8 thoughts on “Border-blurring comfort food: White Bean Soup with Sage and Sausage

  1. We’ve been making a lot of soup this fall, usually with beans or lentils. I don’t often put wine in my soups — I should, because it adds quite a bit of flavor. And I don’t often use sausage in soup, and I don’t know why not — the flavor really is so satisfying. This is really a nice soup, and I’m sure I’ll be making some variation of it soon! Or maybe, just as is. 🙂 Thanks.
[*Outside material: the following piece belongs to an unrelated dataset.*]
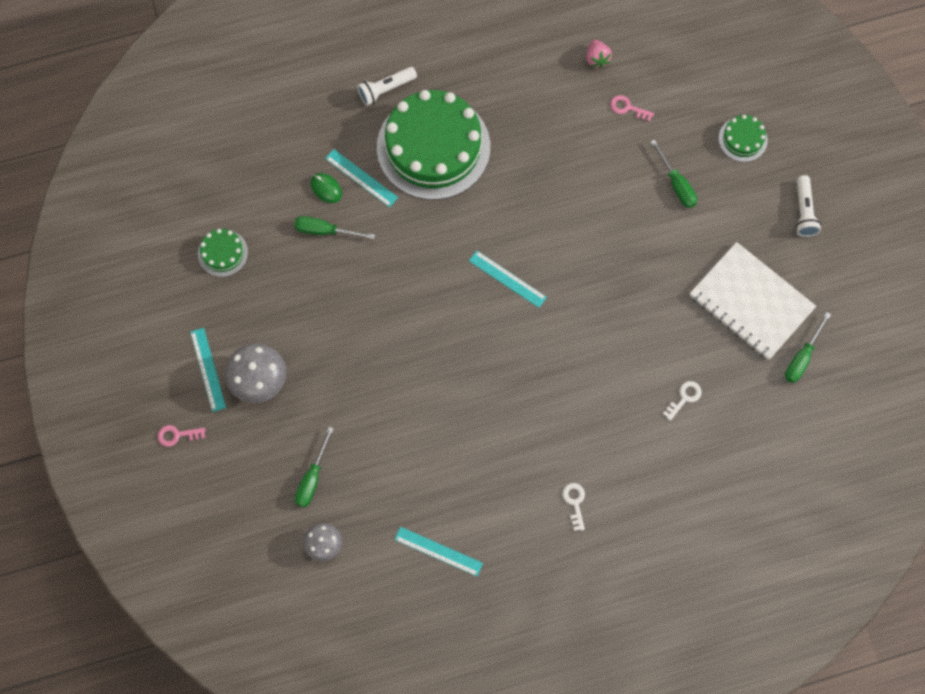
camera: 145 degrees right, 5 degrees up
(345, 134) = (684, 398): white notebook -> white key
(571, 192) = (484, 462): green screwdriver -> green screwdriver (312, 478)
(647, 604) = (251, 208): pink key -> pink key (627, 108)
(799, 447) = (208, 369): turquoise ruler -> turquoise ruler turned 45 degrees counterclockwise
  2. I’m shivering at my desk here and that soup sure looks like what I need to warm me up. I love bean soup and wonder even though you add the keilbasa at the end would it still be a little overpowering? We have a butcher nearby that brings in really nice but strong Polish keilbasa. It would probably disappear before it hits the soup pot. I guess I could scale it back if needed.

  3. Kitchenriffs, I discovered this trick long ago while making stew. I added water—or perhaps broth—to the browned, floured meat, and it smelled like the gravies my mom and grandmother used to make. Then when I added wine, it suddenly smelled like sauce. Sometimes you want an honest, uncomplicated gravy. But most often, sauce is better.

    Randi, kielbasa can sometimes take over, whenever you add it. But that’s not always a bad thing, is it? I found the kielbasa flavor was a little stronger in the leftovers the second night, but it was still delicious. Some boneless, skinless chicken thighs browned at the beginning and then added back to the pot after you purée some of the soup would add meaty bites without the big sausage flavor.

  4. We made a huge pot of white bean, sage (our pot of sage is going great guns right now even with the chilly temps), and Canadian bacon (only because that’s what we had on hand) last weekend, and have been sipping (well, gulping) on it all week. We sautée the Canadian bacon (or sausage) along with onions, garlic, carrots, and celery in olive oil first. We also soaked our beans (Great Northern this time, but cannellini work fine too) for two days this time, changing the water frequently. When the beans start breaking down as we cook them, we add the sautéed veggies and the sage, plus lots of black pepper, fresh thyme, some cumin, some turmeric (which we add to just about everything we cook these days because of its healthful qualities and the fact that it barely adds a flavor note), and a pinch of hot red pepper. Salt goes in at the last minute. You can drizzle a bit of olive oil on the soup the way the Italians do, when serving it.

  5. Believe it or not, we just had our first real fall day in NYC, Finally I can start making some soup. I love sage, but I’ve never thought to put it in soup. Now that Thanksgiving is upon us, how good would plain old packaged stuffing cubes be as croutons on this soup?!?!? Your recipes always sound so good, but they also get me thinking of all sorts of other ways to go. As always, thank you for your thoughtful recipes and inspiration.

  6. Mellen, in Canada, do they just call it bacon? Your soup sounds glorious—enjoy your gulping.

    Jeri, I bet the croutons would give it a satisfying crunch. And I’m glad that our recipes spark other ideas for you—that’s one of my favorite ways to cook, starting with a recipe, then making it my own.

  7. I’m going to give you my 2 cents worth on Canadian Bacon.
    There is so much confusion with this term, even a little bit here in Canada. The terminology may be regional.
    Bacon is bacon up here. Period.
    Canadian bacon as I know it, is brined/cured pork loin rolled in peameal, then fried or baked. I’ve also heard it referred to as ham, peameal bacon, back bacon. The Canadian bacon I’ve seen in American grocery stores is round and looks like ham. To Canadians it is the loin rolled in peameal.
    It’s mostly referred to as back bacon or peameal.
    All bacon is delicious whatever you call it.

  8. Randi, I was hoping you’d weigh in on this. I was being facetious in my Canadian bacon comment above, but I appreciate your clarifying the terminology for us. I’ve also heard the term back bacon. And yes, all bacon is delicious. Dang. Now I want some bacon.